Try it: From the line containing "exposure_s: 1/40" to the final line of the entries, copy each line exactly. Pictures stay out.

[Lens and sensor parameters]
════════════════
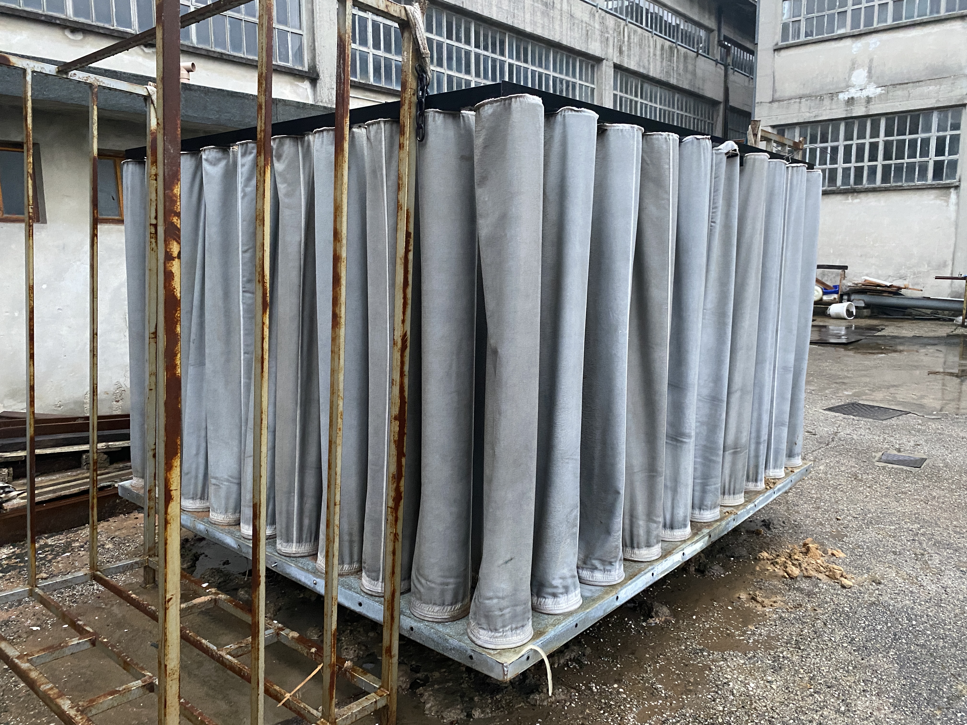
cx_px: 484
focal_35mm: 26
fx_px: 726
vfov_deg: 53.1
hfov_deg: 67.3
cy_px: 362
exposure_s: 1/40
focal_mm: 4.25
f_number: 1.8
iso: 500
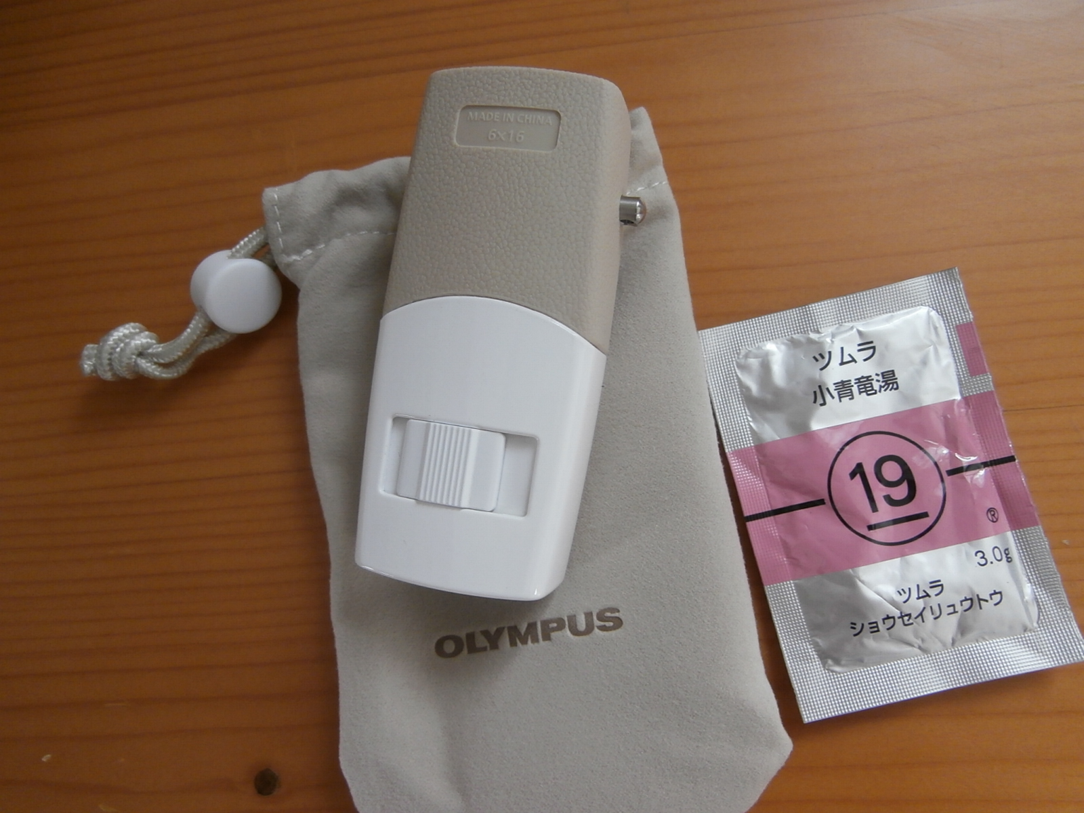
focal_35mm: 24
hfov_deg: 71.6
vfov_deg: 56.8
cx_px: 542
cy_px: 406
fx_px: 752
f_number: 3
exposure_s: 1/50
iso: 200
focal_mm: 4.2
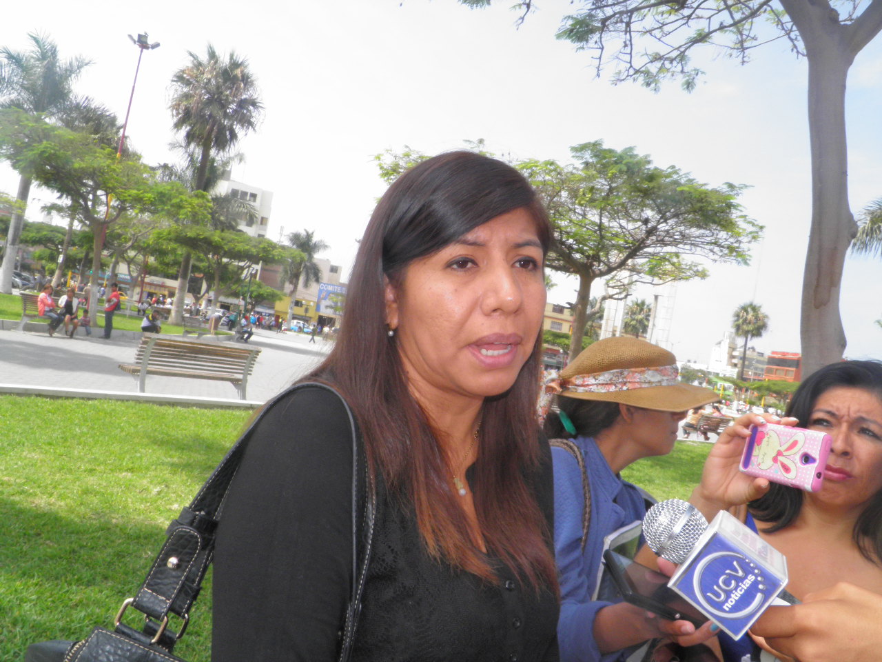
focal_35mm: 28
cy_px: 331
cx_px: 441
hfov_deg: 63.4
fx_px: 713
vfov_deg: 49.7
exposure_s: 1/125
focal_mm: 4.9
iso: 100
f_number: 8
════════════════
Response for this exercise:
exposure_s: 1/40
focal_mm: 4.25
f_number: 1.8
iso: 500
focal_35mm: 24
hfov_deg: 71.6
vfov_deg: 56.8
cx_px: 542
cy_px: 406
fx_px: 752
f_number: 3
exposure_s: 1/50
iso: 200
focal_mm: 4.2
focal_35mm: 28
cy_px: 331
cx_px: 441
hfov_deg: 63.4
fx_px: 713
vfov_deg: 49.7
exposure_s: 1/125
focal_mm: 4.9
iso: 100
f_number: 8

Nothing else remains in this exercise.